Thursday, August 5, 2010

The Gulf oil spill's cost comes into focus

NEW ORLEANS — Long after the cleanup crews and BP paychecks are gone, Gulf Coast fishermen will be dealing with dead oysters and a perception problem.
Salt marshes will struggle to regrow grasses raked by oil and digest stray pools of crude. Business owners will work to revive shuttered businesses and bruised economies in the wake of the Gulf of Mexico spill.
But the recovery is underway.
BP on Wednesday took a major step toward permanently capping the blown-out well and ending the 107-day disaster. Drilling mud forced down the well was pushing oil back into a reservoir 2.5 miles underwater for the first time since the Deepwater Horizon rig exploded April 20, killing 11 workers and unleashing the largest oil spill in U.S. history.

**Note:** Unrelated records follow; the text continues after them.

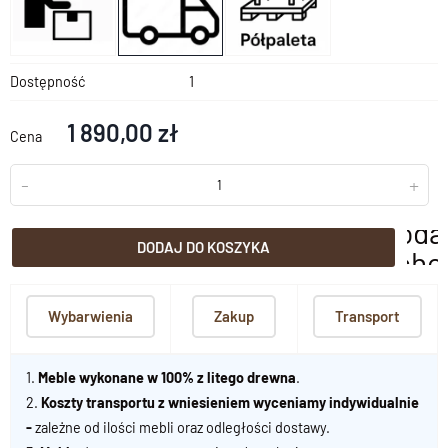
Dostępność
1
1 890,00 zł
Cena
-
+
doda
DODAJ DO KOSZYKA
scho
Wybarwienia
Zakup
Transport
1.
Meble wykonane w 100% z litego drewna
.
2.
Koszty transportu z wniesieniem wyceniamy indywidualnie
-
zależne od ilości mebli oraz odległości dostawy.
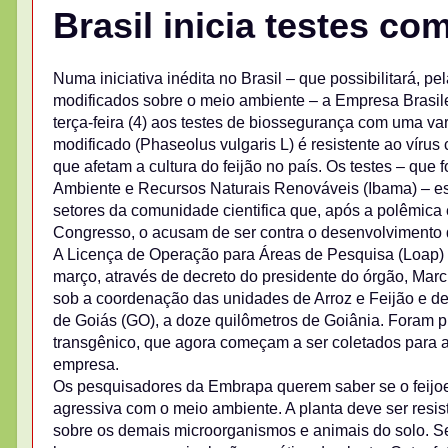
Brasil inicia testes co
Numa iniciativa inédita no Brasil – que possibilitará, 
modificados sobre o meio ambiente – a Empresa Brasil
terça-feira (4) aos testes de biossegurança com uma var
modificado (Phaseolus vulgaris L) é resistente ao vír
que afetam a cultura do feijão no país. Os testes – que 
Ambiente e Recursos Naturais Renováveis (Ibama) – e
setores da comunidade cientifica que, após a polêmica
Congresso, o acusam de ser contra o desenvolvimento 
A Licença de Operação para Áreas de Pesquisa (Loap) c
março, através de decreto do presidente do órgão, Marcus
sob a coordenação das unidades de Arroz e Feijão e d
de Goiás (GO), a doze quilômetros de Goiânia. Foram pl
transgênico, que agora começam a ser coletados para a
empresa.
Os pesquisadores da Embrapa querem saber se o feijoei
agressiva com o meio ambiente. A planta deve ser res
sobre os demais microorganismos e animais do solo. Se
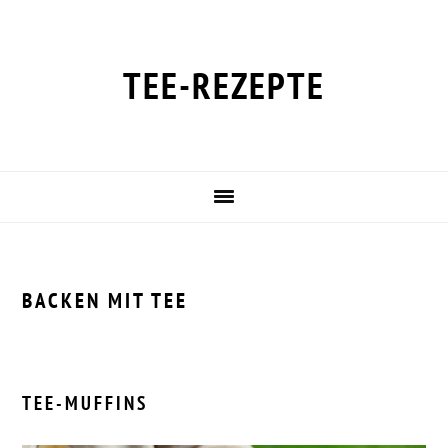
Zur
Zum
Zur
Zur
Hauptnavigation
Inhalt
Seitenspalte
Fußzeile
springen
springen
springen
springen
TEE-REZEPTE
BACKEN MIT TEE
TEE-MUFFINS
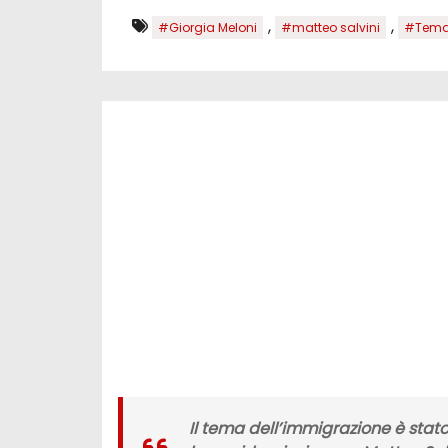
,
,
#Giorgia Meloni
#matteo salvini
#Tema
Il tema
dell’immigrazione è stat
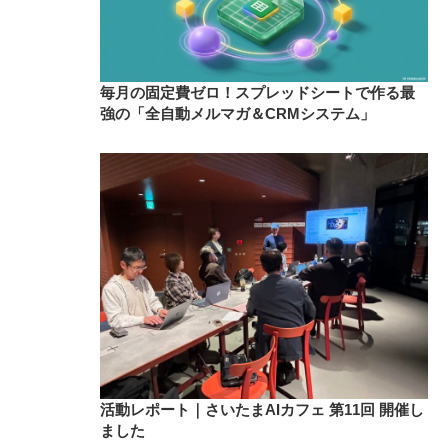
毎月の固定費ゼロ！スプレッドシートで作る最
強の「全自動メルマガ＆CRMシステム」
活動レポート｜さいたまAIカフェ 第11回 開催し
ました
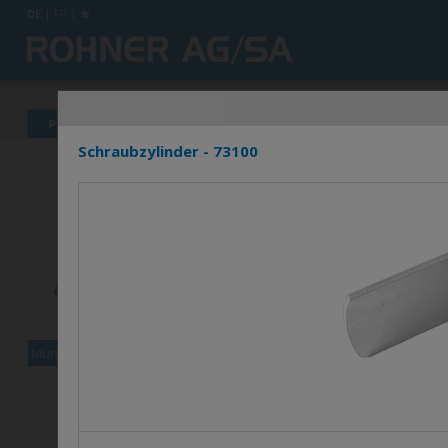
DE
|
FR
|
Produkte
News
Info's
Händlerverzeichnis
Schraubzylinder - 73100
Münzpfandschloss XCOIN1
Set Multi-9000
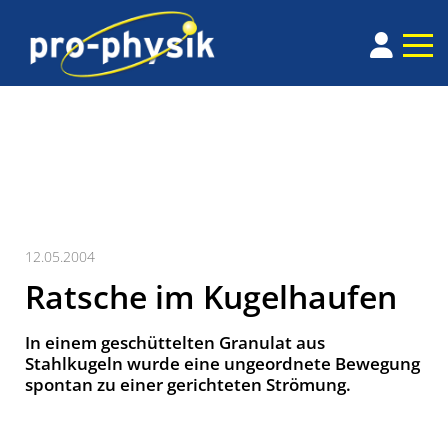
12.05.2004
Ratsche im Kugelhaufen
In einem geschüttelten Granulat aus
Stahlkugeln wurde eine ungeordnete Bewegung
spontan zu einer gerichteten Strömung.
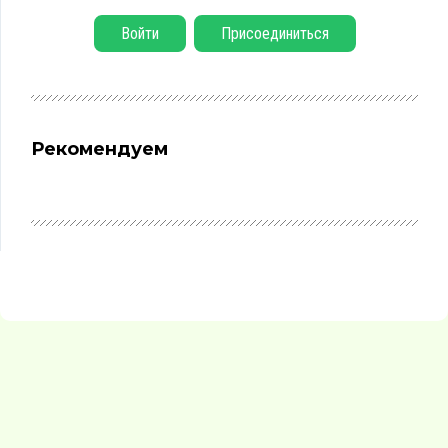
Войти
Присоединиться
Рекомендуем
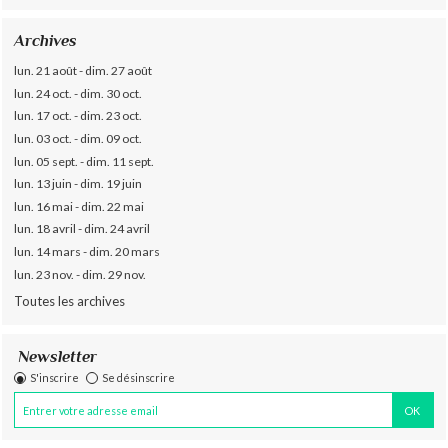
Archives
lun. 21 août - dim. 27 août
lun. 24 oct. - dim. 30 oct.
lun. 17 oct. - dim. 23 oct.
lun. 03 oct. - dim. 09 oct.
lun. 05 sept. - dim. 11 sept.
lun. 13 juin - dim. 19 juin
lun. 16 mai - dim. 22 mai
lun. 18 avril - dim. 24 avril
lun. 14 mars - dim. 20 mars
lun. 23 nov. - dim. 29 nov.
Toutes les archives
Newsletter
S'inscrire
Se désinscrire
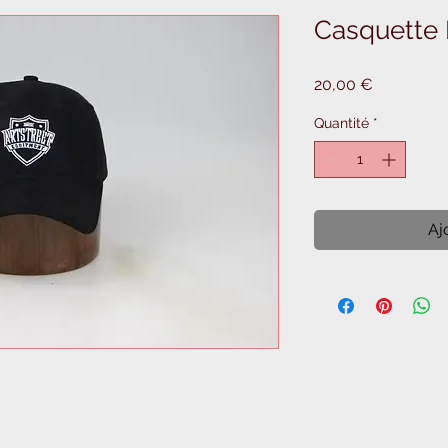
Casquette 
Prix
20,00 €
Quantité
*
Aj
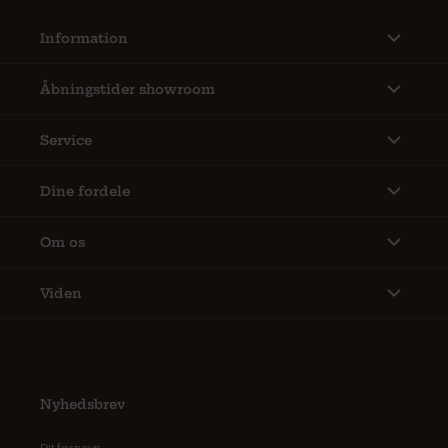
Information
Åbningstider showroom
Service
Dine fordele
Om os
Viden
Nyhedsbrev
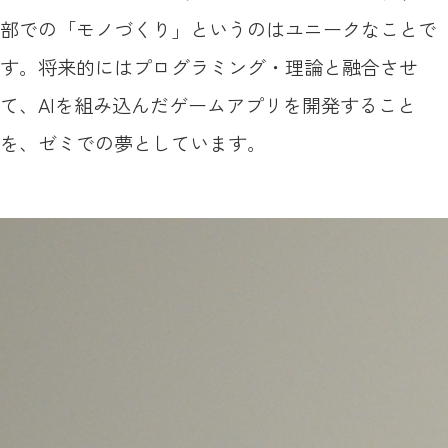
部での「モノづくり」というのはユニークなことで
す。将来的にはプログラミング・理論と融合させ
て、AIを組み込んだゲームアプリを開発すること
を、ゼミでの夢としています。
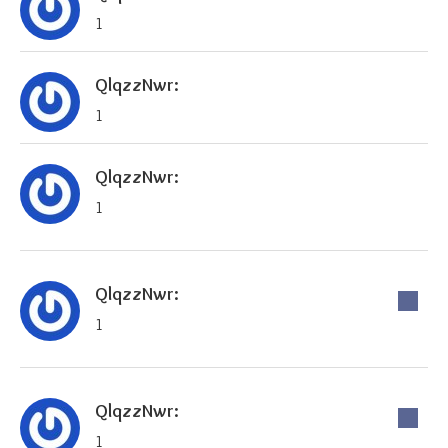
1
QlqzzNwr:
1
QlqzzNwr:
1
QlqzzNwr:
1
QlqzzNwr:
1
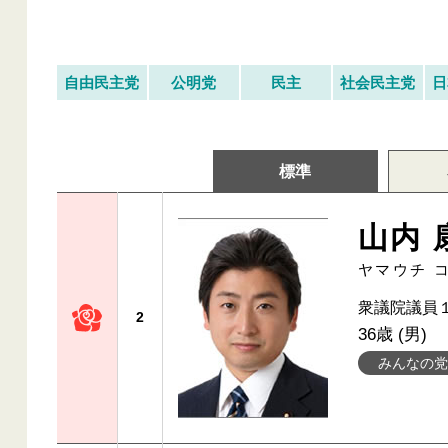
自由民主党
公明党
民主
社会民主党
日
標準
山内 
ヤマウチ 
衆議院議員
2
36歳 (男)
みんなの党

For many, Wednesday's news marked the beginning of the end of an ecological nightmare that saw more than 50 million gallons of crude escape into the Gulf — nearly five times the 11 million gallons that spilled from the Exxon Valdez tanker in Alaska in 1989, previously the nation's worst oil disaster.

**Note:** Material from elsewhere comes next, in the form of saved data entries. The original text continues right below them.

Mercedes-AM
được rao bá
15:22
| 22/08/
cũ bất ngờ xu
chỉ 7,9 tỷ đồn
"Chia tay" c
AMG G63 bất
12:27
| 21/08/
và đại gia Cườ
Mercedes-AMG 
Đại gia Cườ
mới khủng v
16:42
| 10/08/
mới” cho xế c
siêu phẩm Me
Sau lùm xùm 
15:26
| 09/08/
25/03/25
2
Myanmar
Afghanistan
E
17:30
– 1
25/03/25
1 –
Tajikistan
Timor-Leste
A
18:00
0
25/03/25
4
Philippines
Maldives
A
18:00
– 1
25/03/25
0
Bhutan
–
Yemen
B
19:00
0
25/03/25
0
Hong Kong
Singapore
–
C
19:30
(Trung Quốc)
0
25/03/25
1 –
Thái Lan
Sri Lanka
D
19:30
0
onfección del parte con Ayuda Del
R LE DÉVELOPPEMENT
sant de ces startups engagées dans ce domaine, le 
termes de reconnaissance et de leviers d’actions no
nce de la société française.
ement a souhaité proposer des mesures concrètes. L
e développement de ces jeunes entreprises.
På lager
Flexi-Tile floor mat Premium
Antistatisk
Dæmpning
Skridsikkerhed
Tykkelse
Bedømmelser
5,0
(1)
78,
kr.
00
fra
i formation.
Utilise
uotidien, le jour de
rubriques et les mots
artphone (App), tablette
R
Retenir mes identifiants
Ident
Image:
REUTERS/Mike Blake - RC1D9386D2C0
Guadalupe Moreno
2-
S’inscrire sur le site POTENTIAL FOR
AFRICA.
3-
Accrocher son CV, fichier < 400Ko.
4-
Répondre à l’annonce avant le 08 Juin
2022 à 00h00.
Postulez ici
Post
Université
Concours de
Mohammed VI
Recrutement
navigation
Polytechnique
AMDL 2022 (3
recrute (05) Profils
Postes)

In the Gulf, the footprint the spill leaves on the regional economy, the environment, political futures and the mental health of those closest to the disaster is likely to be felt for years to come.
A survey of 1,200 coastal residents by the National Center for Disaster Preparedness at Columbia University's Mailman School of Public Health found that more than one-third of children showed physical or mental effects of the spill, such as respiratory problems and depression, and nearly one-fourth of residents felt a need to relocate.
"There are a great deal of issues that are just beginning to get uncovered," says Irwin Redlener, the center's director and co-author of the survey.
BP is still working to clog the well for good. It may not be cemented and killed for a few more weeks. Increasingly, though, the broken wellhead appears to be lassoed under control.
Stopping oil from gushing into the Gulf had been the singular goal of BP engineers, Coast Guard officials and the thousands of fishers who were abruptly kept from their harvests this year. Now, there are lingering questions: How much longer will the fishers working on the cleanup be paid by BP? What effect will the nearly 2 million gallons of chemical dispersants sprayed on the spill have on fisheries? How will local tourism rebound?
"What we don't know and what we don't see are probably going to be the most determining factors for how soon we recover," says Rep. Charlie Melancon, a Louisiana Democrat who represents many of the affected areas.